_Problem a_: Copy the records word for word, from their first line through the line that contains "mendalam mengenai isu".

_Page text_:
Go away. You don't exist.
You're damn right.
A conservative with principles?
There don't seem to be
any of those around here.
Well, it's very easy for you to
stay true to your principles.
You don't live in the real world.
Go ahead. Make excuses
for what you've become.
- What's that?
- A bad judge.
Someone slides a piece of paper
across your desk with "Memo 618",
and you fold like origami.
Yeah, well
MAN: Attention!
At ease.
Sergeant.
Corporal Laney, what was wrong
with the attorney assigned to you?
I prefer the ones I have now, Your Honor.
The Army doesn't pay
for civilian counsel.
Our firm has taken the
case pro bono, Your Honor.
He will not be charged for our services.
Military attorneys receive
specialized training.
CALEB: I've served in the Army,
Your Honor. Sergeant Garlin.
You have legal training in the Army?
No, ma'am.
We understand there are differences
between civilian and
military practice and, uh,
we move for a continuance to give
us time to familiarize ourselves
with the case and the
rules of court-martial.
Denied.
Your Honor, we are only
trying to ensure a fair trial.
So am I justice
delayed is justice denied.
Corporal Laney will not get extra time
just for rejecting the
counsel provided to him.
Opening statements begin
tomorrow at 0900 hours.
Maybe we can get a real chair by then.
♪♪
♪♪
♪♪
♪♪
I'll get the exhibits ready.
Okay. Jay!
Hey.
Listen, this is a list of men
who served in Afghanistan
with a soldier that we're defending.
Can you see if they'll testify for him?
When do you need them?
We're in court tomorrow, so hurry.
Okay.
Your firm argue in military court?
Diane?
That bird has been staring at me.
LIZ: Okay.
It's been there for ten minutes.
(KNOCKING)

_Data records_:
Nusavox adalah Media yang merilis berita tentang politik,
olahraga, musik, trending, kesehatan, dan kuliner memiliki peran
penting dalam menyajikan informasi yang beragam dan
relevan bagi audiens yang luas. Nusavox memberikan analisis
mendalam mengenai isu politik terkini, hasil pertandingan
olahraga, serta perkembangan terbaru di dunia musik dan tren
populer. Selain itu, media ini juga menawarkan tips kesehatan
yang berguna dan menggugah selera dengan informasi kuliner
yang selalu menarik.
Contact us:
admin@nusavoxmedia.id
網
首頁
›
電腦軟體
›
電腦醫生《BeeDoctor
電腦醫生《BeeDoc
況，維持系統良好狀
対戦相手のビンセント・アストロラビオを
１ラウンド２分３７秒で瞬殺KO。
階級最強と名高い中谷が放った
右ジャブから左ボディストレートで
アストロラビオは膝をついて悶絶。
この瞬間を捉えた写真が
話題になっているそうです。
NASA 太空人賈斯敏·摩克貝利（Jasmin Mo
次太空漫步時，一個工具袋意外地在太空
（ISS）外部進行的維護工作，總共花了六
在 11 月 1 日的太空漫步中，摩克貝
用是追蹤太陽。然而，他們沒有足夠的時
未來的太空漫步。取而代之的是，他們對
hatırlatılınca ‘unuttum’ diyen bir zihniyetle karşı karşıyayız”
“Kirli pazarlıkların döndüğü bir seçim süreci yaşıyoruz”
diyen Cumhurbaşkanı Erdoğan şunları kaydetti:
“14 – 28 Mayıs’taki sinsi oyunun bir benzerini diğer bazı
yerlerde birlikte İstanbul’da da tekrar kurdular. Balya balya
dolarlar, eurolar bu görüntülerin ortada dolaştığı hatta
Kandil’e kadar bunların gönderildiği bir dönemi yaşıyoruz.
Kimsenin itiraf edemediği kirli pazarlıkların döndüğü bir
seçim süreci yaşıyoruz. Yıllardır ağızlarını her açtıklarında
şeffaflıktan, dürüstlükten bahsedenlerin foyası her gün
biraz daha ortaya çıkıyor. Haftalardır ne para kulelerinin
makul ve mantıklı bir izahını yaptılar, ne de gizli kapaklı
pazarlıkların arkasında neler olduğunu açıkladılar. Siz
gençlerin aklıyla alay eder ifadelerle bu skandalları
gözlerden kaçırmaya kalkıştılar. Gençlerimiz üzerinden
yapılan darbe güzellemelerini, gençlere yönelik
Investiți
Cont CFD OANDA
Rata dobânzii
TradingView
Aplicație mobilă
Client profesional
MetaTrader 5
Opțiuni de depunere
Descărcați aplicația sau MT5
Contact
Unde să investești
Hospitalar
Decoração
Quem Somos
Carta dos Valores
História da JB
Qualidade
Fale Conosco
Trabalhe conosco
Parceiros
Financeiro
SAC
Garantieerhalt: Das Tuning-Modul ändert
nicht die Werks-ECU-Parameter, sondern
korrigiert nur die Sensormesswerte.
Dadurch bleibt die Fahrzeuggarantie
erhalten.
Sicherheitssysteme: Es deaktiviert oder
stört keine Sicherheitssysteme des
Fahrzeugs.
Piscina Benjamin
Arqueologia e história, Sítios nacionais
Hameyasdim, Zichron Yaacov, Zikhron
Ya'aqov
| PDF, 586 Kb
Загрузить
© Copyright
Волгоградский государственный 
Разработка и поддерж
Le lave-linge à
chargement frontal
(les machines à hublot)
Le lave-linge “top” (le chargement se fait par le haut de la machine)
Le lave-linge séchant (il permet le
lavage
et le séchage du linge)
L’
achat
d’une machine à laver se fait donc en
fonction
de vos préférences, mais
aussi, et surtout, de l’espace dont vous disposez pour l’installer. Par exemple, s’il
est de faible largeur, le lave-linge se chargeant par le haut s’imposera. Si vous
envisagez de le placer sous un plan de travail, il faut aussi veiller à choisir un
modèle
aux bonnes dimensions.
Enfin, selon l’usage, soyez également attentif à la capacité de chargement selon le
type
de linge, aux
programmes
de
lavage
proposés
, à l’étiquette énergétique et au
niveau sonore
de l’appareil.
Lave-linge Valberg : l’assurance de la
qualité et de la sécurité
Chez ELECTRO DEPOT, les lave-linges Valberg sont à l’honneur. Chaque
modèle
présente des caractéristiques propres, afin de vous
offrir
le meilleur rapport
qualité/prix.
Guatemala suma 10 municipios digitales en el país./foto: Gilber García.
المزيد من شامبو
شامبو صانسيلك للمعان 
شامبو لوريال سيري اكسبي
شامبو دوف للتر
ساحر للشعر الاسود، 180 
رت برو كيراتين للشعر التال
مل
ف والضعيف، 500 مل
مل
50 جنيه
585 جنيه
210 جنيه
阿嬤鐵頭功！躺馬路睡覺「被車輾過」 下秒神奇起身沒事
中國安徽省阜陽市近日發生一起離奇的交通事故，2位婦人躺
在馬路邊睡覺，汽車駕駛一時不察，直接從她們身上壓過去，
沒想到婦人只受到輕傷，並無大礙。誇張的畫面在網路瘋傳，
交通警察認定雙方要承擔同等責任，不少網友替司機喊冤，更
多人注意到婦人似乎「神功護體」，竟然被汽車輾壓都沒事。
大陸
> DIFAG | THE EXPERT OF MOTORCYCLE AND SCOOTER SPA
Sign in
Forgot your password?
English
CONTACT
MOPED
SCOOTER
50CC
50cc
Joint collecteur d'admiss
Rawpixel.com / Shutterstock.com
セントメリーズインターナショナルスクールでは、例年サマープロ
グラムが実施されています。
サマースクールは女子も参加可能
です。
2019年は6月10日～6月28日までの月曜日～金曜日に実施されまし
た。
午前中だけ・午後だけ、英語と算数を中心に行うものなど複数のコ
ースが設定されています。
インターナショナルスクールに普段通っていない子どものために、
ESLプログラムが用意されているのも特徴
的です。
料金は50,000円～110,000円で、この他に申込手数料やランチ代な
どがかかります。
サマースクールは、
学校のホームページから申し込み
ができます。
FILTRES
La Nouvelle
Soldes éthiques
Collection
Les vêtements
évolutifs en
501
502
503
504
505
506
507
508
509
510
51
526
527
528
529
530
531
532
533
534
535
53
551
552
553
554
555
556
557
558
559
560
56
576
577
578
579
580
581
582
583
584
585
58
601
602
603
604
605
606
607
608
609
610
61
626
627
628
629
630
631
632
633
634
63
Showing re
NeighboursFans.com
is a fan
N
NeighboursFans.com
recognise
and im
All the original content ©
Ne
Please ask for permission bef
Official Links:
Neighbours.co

_Problem b_: Write out the script from "Corporal Laney, what" to "in the Army?", swapping "pro bono" for "free of charge".

_Task answer a_:
Nusavox adalah Media yang merilis berita tentang politik,
olahraga, musik, trending, kesehatan, dan kuliner memiliki peran
penting dalam menyajikan informasi yang beragam dan
relevan bagi audiens yang luas. Nusavox memberikan analisis
mendalam mengenai isu politik terkini, hasil pertandingan

_Task answer b_:
Corporal Laney, what was wrong
with the attorney assigned to you?
I prefer the ones I have now, Your Honor.
The Army doesn't pay
for civilian counsel.
Our firm has taken the
case free of charge, Your Honor.
He will not be charged for our services.
Military attorneys receive
specialized training.
CALEB: I've served in the Army,
Your Honor. Sergeant Garlin.
You have legal training in the Army?